Le RREGOP, un régime en excellente santé financière

Lettre d’opinion parue dans La Presse le 6 mai 2015
Par Daniel Boyer, président de la FTQ, Francine Lévesque, vice-présidente de la CSN, et Lucie Martineau, porte-parole du SISP

En évoquant vouloir assurer la pérennité du Régime de retraite des employés du gouvernement et des organismes publics (le RREGOP), le président du Conseil du trésor, Martin Coiteux, désire imposer des reculs importants à ses propres employés. Or, à la lumière des données publiées lors de la dernière mise à jour actuarielle du régime, rien ne justifie les demandes du Conseil du trésor à la table de négociation. Avec un taux de capitalisation de 98,4 %, le RREGOP est pleinement en mesure de répondre à ses engagements actuels et futurs.

Martin Coiteux indique que le taux de cotisation des salariés n’a jamais été aussi élevé. Soit. Mais a-t-il déjà oublié que lors de la crise financière de 2008, la caisse des participants, gérée par la Caisse de dépôt et placement du Québec, a perdu 25 % de sa valeur? Que ces pertes aient pu être renflouées en à peine 5 ans grâce, entre autres mesures, à une augmentation raisonnable du taux de cotisation, nous démontre plutôt la maturité et la santé du régime. Visionnaires et responsables lors des négociations de 2010, les organisations syndicales du Front commun avaient tenu à apporter des modifications au régime afin d’en stabiliser le taux de cotisation.

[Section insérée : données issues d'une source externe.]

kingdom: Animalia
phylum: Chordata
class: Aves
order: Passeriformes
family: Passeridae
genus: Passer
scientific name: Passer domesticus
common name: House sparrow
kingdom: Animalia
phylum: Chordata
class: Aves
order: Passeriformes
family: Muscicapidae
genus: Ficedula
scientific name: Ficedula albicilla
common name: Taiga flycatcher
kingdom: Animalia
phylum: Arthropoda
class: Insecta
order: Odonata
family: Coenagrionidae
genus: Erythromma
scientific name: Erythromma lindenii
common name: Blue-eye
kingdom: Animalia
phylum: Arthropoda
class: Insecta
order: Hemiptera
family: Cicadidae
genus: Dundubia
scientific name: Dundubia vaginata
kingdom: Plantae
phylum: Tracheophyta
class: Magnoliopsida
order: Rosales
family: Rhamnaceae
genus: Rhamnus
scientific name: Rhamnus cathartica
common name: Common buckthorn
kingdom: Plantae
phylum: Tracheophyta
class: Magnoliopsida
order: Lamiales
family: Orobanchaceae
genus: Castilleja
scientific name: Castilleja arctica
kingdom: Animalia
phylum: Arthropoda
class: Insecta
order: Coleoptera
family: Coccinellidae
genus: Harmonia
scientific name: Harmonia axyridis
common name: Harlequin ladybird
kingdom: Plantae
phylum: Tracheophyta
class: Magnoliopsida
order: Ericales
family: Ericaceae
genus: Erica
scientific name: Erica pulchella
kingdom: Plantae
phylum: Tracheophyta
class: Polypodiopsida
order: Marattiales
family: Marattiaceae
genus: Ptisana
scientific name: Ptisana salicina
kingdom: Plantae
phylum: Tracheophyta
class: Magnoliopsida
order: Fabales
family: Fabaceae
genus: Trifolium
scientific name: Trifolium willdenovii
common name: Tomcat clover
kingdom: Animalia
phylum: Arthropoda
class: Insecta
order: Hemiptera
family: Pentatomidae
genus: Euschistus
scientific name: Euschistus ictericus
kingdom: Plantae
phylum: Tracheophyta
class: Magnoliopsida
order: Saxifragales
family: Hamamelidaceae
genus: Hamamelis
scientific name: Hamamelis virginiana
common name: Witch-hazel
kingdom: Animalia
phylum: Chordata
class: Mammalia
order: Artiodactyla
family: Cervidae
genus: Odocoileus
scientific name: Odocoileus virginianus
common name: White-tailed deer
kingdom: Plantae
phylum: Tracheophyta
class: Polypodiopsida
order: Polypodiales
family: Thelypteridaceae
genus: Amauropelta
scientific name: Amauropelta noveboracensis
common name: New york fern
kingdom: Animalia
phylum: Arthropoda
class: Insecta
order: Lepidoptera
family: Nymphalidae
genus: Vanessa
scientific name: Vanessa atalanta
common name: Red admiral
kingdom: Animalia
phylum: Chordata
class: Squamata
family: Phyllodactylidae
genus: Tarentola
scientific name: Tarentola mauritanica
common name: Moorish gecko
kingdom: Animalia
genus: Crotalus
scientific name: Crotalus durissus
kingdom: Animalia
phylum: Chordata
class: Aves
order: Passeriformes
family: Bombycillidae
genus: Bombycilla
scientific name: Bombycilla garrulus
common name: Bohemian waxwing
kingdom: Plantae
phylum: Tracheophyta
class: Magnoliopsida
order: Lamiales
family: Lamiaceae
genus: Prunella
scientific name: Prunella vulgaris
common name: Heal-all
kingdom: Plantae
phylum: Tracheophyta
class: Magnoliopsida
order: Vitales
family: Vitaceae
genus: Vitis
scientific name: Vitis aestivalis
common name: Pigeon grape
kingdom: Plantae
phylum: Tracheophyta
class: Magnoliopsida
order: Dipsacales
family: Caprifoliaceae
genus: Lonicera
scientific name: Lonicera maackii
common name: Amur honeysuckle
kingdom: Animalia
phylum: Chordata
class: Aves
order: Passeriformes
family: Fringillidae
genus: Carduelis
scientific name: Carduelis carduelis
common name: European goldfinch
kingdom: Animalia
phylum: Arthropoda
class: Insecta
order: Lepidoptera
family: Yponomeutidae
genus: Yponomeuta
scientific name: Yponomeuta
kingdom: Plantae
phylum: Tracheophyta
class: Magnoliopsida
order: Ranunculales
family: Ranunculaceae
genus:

La volonté du gouvernement de faire passer de 5 à 8 ans la période de calcul des rentes, d’augmenter la pénalité actuarielle et de reporter l’âge de la retraite sans pénalité à 62 ans provoquerait un appauvrissement indéniable des retraités de l’État, dont les rentes moyennes, se situant à 19 000 $ par année, sont très loin du cliché de la retraite dorée.

Partout dans le monde, des employeurs ont voulu profiter des difficultés traversées par certains régimes de retraite pour diminuer les bénéfices des retraités et ainsi réduire leurs engagements financiers envers leurs salariés. Cette réalité frappe aussi le Québec, comme nous l’avons vu avec l’adoption du projet de loi 3 portant sur les régimes de retraite municipaux : peu importe la situation particulière propre à chaque régime, les modifications ont été apportées mur à mur, sans distinction. Le gouvernement voudrait aujourd’hui s’attaquer aux bénéfices offerts par le RREGOP, alors que celui-ci répond en tout point, et ce, depuis 1982, aux exigences imposées par le projet de loi 3 : ses coûts sont partagés à 50/50 entre les salariés et l’employeur et sa capitalisation est maintenant pleine et entière.